Participants discussed the challenges of developing effective violent extremism risk assessment tools, the evolution of sentence planning and management, and ways to align security and intelligence/information sharing measures to manage violent extremist offenders and radicalization with prevention, rehabilitation, and reintegration approaches.
Some key findings include:
- the need for stronger cross-agency and cross-services collaboration, trust building, and information sharing;
- the importance of tailored and responsive risk-reduction interventions that include a range of relevant actors beyond the prison service, such as family, friends, and gatekeepers;
- a strong necessity for adaptable and agile rehabilitation and reintegration strategies that adequately correspond to recipients’ needs and changing external circumstances;
- the importance of effective cross-border collaboration within Europe to share and learn from each other’s best practices in managing, rehabilitating, and reintegrating terrorism offenders.
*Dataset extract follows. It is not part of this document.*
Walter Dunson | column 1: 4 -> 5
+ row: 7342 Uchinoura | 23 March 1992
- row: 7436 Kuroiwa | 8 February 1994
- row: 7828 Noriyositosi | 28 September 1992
This workshop is part of the Global Center’s Countering Violent Extremism in Prisons (CVE-P) Program, which includes a series of targeted trainings, capacity building, and ongoing support for frontline prison officials such as prison wardens, officers, assessment and interventions staff, counselors, and religious leaders who work with terrorism offenders on a daily basis. The aim of the CVE-P Program is to help them become more competent and confident in managing this population and more effectively identifying, assessing, and addressing radicalization and recruitment to violent extremism in prisons.